Ich habe lange mit ihm über diese Entscheidung gesprochen, skeptisch, dass die Angst vor Nadeln ihn von einer möglicherweise lebensverändernden Behandlung abhalten könnte. Hatte er Angst vor den Nebenwirkungen der Medikamente? Nein, war er nicht. Die Kosten für das Medikament? Ganz und gar nicht. Hat er seinem Urologen vertraut? Hatten sie eine schlechte Interaktion? Tatsächlich war er erfreut, dass der Urologe zufällig Afroamerikaner war, so wie er war. Aber das bedeutete nicht, dass er eine monatliche Injektion in Kauf nehmen würde.

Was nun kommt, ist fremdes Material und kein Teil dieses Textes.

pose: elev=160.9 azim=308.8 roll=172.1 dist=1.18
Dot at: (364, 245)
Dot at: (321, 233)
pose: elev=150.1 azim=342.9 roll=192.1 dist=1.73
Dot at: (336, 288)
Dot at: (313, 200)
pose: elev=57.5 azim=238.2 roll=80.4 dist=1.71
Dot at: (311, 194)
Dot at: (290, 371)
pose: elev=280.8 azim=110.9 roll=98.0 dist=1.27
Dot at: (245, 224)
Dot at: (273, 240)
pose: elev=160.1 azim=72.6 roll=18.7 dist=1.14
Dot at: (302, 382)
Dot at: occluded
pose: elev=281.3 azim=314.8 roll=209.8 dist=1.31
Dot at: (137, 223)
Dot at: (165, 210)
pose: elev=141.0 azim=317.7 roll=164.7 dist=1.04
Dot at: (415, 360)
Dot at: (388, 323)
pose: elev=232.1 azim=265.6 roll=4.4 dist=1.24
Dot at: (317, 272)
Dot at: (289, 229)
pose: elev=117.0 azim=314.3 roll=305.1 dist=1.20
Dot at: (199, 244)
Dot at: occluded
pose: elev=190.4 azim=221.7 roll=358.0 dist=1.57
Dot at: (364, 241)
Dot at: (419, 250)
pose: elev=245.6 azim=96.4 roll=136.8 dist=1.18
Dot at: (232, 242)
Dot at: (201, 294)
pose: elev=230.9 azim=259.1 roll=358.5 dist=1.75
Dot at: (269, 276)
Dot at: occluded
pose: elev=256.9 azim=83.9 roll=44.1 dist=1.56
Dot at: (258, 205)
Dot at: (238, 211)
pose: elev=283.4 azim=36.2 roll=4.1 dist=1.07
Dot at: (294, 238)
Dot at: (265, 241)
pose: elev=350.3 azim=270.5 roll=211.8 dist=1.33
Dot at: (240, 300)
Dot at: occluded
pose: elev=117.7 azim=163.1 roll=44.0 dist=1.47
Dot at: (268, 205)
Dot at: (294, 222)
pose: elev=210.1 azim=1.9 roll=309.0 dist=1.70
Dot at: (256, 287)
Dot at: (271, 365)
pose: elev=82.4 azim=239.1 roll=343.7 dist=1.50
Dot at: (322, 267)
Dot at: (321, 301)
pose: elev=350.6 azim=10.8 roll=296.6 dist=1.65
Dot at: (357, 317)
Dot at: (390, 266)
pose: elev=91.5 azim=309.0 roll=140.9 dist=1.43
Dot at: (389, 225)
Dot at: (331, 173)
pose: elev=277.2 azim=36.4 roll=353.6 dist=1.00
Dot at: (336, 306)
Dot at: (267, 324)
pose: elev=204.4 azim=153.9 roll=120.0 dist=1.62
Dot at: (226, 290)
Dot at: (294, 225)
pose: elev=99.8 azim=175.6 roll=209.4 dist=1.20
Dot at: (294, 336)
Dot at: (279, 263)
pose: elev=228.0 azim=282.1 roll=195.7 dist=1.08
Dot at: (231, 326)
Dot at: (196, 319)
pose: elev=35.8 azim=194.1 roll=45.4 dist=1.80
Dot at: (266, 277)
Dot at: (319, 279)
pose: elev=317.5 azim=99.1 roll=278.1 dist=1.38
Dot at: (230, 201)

An diesem Punkt drehte ich die Diskussion auf meinen "dritten Weg" Ansatz. Ich schlug vor, dass er einmal eine monatliche Injektion versuchen sollte, um zu sehen, wie es sich anfühlte. Vielleicht wäre es nicht so eine große Sache. Dann konnte er es ein zweites Mal versuchen und die Behandlungen nur so lange fortsetzen, wie er entschied, dass sie sich lohnten.

Er hat meine Idee abgelehnt. Ich konnte ehrlich nicht verstehen, wie ein Mensch vor einer kleinen Nadel so Angst haben könnte, dass er eine Behandlung ablehnen würde, die das Wiederauftreten eines lebensbedrohlichen Krebses verhindern könnte.
Als ich dort saß, verwirrt über die Entscheidung dieses Mannes, sah er mich an und sagte: "Du bist der erste Arzt, der mich wirklich versteht."

Ich habe weder die Entscheidung dieses Mannes verstanden noch verstanden, was in der Geschichte seines Lebens ihn zu dieser Entscheidung geführt hätte. Eines habe ich an diesem Tag jedoch verstanden: Die richtige Praxis der Medizin besteht darin, nach Verständnis zu streben, auch wenn wir es nicht erreichen können.